Its setting of a 10% threshold, the agency says, partially reflects "industry concerns" that companies would have to justify too many premium hikes.
What are the regulators allowed to do about hikes they think are unreasonable? Not much. If the feds make such a determination, the proposed regulations require the insurer to provide a written "justification" that its increase is proper and post it on its website, along with the federal agency's finding.
If you think it will be hard for an insurer to scare up a justification that sounds convincing even for a rate increase that common sense calls outrageous, just remember that reputable credit-rating firms serving Wall Street certified billions of dollars in mortgage securities as gilt-edged right up until the moment the securities were recategorized as toxic waste.
In any event, requiring "justification" doesn't quite count as regulation. "Increases of 20, 30, 40% are not survivable for real people," observes Drew Altman, president of the Kaiser Family Foundation. "Whether they're justifying it or not, that's not a reasonable increase to ask people to pay."

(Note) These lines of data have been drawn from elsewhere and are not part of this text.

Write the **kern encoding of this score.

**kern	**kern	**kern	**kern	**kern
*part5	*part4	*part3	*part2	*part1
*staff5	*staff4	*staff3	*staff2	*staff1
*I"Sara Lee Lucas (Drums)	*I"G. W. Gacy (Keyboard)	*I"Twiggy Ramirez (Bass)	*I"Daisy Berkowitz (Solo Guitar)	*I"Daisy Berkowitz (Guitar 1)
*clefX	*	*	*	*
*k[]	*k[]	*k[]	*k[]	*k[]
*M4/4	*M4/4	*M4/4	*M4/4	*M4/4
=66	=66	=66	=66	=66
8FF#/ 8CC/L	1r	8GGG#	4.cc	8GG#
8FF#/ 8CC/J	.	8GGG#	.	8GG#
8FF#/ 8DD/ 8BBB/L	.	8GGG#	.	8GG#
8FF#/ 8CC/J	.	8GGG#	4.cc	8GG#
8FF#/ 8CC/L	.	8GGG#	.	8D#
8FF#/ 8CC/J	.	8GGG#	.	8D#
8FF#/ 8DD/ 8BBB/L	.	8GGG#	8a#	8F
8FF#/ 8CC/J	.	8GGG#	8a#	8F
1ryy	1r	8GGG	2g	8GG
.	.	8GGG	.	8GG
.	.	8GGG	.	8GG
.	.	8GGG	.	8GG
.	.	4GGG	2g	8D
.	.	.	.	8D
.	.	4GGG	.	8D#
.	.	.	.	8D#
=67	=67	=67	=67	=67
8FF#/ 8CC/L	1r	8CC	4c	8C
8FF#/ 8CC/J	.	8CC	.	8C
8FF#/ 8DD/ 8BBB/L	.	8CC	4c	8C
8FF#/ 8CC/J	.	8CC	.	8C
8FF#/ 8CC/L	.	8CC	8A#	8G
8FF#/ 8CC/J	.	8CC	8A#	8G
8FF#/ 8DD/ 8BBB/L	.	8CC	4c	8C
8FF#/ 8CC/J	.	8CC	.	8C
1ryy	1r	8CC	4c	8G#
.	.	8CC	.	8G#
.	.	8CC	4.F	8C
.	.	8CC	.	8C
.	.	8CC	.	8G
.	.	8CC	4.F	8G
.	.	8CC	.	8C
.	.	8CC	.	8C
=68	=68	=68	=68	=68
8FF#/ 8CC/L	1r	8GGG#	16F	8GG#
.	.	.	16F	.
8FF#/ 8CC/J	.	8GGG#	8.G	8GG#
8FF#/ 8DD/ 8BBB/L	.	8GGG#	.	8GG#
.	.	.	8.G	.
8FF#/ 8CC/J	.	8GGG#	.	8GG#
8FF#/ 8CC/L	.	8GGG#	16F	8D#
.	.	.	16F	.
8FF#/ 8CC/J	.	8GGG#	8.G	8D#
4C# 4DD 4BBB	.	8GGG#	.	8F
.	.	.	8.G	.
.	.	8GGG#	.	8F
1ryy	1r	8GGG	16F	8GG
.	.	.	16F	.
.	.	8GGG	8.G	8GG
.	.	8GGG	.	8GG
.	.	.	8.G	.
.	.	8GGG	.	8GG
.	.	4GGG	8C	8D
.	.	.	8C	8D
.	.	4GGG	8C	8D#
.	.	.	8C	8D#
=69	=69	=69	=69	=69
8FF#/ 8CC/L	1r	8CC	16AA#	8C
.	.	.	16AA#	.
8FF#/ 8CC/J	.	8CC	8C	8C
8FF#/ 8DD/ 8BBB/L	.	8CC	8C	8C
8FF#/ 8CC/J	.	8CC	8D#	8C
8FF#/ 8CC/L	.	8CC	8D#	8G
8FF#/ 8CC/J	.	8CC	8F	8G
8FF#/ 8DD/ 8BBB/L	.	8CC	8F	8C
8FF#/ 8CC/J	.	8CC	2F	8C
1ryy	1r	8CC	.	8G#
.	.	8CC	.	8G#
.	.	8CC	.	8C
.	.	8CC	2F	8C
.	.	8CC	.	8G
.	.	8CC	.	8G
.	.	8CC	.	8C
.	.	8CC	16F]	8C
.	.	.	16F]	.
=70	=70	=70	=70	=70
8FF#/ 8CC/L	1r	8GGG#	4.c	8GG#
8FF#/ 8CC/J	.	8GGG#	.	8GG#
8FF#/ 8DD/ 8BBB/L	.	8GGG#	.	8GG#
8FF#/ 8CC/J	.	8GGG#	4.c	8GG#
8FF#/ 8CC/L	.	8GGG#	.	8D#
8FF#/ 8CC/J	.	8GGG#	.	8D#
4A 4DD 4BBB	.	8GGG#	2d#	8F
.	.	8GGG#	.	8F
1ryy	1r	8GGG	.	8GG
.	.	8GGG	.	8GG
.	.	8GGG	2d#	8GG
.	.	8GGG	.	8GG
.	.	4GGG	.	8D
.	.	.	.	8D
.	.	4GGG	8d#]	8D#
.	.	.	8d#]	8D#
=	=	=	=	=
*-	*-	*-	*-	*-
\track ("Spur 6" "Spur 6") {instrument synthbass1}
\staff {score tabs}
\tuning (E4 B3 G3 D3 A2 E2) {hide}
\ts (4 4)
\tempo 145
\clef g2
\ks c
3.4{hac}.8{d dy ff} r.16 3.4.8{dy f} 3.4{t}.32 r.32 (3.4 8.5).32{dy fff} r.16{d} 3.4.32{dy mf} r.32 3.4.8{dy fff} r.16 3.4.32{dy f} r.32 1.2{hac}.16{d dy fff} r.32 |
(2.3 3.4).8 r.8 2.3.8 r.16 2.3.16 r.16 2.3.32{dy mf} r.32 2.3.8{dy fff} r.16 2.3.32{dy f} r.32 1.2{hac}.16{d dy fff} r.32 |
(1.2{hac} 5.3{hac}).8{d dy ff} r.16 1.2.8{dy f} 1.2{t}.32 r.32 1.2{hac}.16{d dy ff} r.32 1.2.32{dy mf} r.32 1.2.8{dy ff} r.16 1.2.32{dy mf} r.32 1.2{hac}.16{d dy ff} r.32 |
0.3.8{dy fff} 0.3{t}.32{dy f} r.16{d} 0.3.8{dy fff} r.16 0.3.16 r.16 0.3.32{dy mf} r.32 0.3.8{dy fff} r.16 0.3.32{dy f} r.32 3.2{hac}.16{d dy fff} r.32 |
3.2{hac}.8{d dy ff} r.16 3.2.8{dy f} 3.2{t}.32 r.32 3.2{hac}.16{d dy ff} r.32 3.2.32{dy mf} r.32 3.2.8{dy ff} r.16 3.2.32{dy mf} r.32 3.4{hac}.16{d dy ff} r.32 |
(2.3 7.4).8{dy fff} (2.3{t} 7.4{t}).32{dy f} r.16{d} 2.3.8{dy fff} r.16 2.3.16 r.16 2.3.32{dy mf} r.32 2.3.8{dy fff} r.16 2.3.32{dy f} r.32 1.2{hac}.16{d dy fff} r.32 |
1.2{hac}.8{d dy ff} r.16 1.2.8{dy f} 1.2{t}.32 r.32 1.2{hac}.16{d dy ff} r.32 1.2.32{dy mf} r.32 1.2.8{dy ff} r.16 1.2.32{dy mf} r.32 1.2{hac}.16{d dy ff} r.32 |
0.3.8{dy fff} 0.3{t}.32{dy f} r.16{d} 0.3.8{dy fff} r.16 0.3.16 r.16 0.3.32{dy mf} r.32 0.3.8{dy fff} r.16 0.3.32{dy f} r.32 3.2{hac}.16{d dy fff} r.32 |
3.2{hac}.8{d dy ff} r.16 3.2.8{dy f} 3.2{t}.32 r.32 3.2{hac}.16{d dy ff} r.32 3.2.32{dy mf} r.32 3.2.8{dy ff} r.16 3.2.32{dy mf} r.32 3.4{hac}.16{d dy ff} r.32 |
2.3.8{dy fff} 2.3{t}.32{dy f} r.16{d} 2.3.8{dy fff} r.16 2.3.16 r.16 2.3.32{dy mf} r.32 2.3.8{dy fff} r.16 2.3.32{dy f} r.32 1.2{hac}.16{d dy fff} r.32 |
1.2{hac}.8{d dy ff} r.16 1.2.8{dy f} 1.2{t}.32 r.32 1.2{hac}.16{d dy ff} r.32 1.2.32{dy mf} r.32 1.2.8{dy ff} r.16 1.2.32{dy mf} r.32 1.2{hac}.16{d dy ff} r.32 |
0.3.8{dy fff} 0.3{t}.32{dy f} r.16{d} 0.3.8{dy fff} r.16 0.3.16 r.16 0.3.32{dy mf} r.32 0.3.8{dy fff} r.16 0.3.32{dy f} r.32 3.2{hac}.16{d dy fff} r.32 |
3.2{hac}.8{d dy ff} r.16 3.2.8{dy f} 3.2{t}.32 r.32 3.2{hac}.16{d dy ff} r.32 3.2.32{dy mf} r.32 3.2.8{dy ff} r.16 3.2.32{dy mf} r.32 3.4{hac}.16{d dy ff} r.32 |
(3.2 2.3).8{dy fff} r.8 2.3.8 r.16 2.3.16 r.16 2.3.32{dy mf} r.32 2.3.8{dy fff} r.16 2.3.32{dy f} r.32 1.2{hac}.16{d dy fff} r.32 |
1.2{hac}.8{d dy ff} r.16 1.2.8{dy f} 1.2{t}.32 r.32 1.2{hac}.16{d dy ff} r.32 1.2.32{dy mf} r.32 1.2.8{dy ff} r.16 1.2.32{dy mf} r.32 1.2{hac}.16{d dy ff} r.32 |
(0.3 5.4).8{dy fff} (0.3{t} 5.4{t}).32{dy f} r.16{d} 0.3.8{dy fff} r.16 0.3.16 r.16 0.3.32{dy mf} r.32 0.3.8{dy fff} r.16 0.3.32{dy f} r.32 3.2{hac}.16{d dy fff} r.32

The proposed federal regulations leave premium reviews to the states, wherever possible. But that's where the real mischief can be done. In Sacramento last year, a bill giving the insurance commissioner authority to reject any increases in health premiums — similar to the authority Proposition 103 gave the commissioner in 1988 over auto and homeowners insurance — was derailed in favor of one requiring only that health insurers "justify" their increases on actuarial grounds, like the proposed federal rule.
"We think that set the clock back," says Jamie Court, head of Santa Monica-basedConsumer Watchdog, which backed the more stringent bill.
Some consumer advocates think the regulators' efforts to require insurers to make more information about their rate increases public will bear fruit, if indirectly.
"As people start to see more, they'll analyze what's going on and ask questions," says Gary Claxton, a health plan expert at Kaiser Family Foundation. "Where that will lead, we don't know. We're early in the public review process."
Some insurers may be able to make their case. Tom Epstein, Blue Shield's vice president for public affairs, says the insurer's planned rate hike won't even fully cover soaring costs in its individual insurance segment, thanks to higher hospital charges and increased pharmaceutical costs, among other things.
Blue Shield is paying for an independent actuarial analysis of its rate proposal and says it will refund to customers any premiums deemed excessive by the analysts.
But the "transparency" required under the federal proposal and existing state law isn't enough. "Rates have been transparently excessive in California for a decade, and that hasn't resulted in any decrease," says Insurance Commissioner Dave Jones.
He may soon get the authority for prior approval of health premiums that he craves. As it happens, the bill that got sidetracked last year was sponsored by then-Assemblyman Dave Jones. It is being reintroduced this year by Assemblyman Mike Feuer (D-Los Angeles), and it's a good bet that if it passes, it will be signed by Gov. Jerry Brown.
"But it will be hard-fought in the Legislature," Jones told me. "Notwithstanding the huge public outcry about the need for reform, the health insurance industry wields a tremendous amount of influence in the Legislature, and in the past has been successful in convincing conservative legislators to oppose this sort of reform."
In other words, there's always another battle to fight.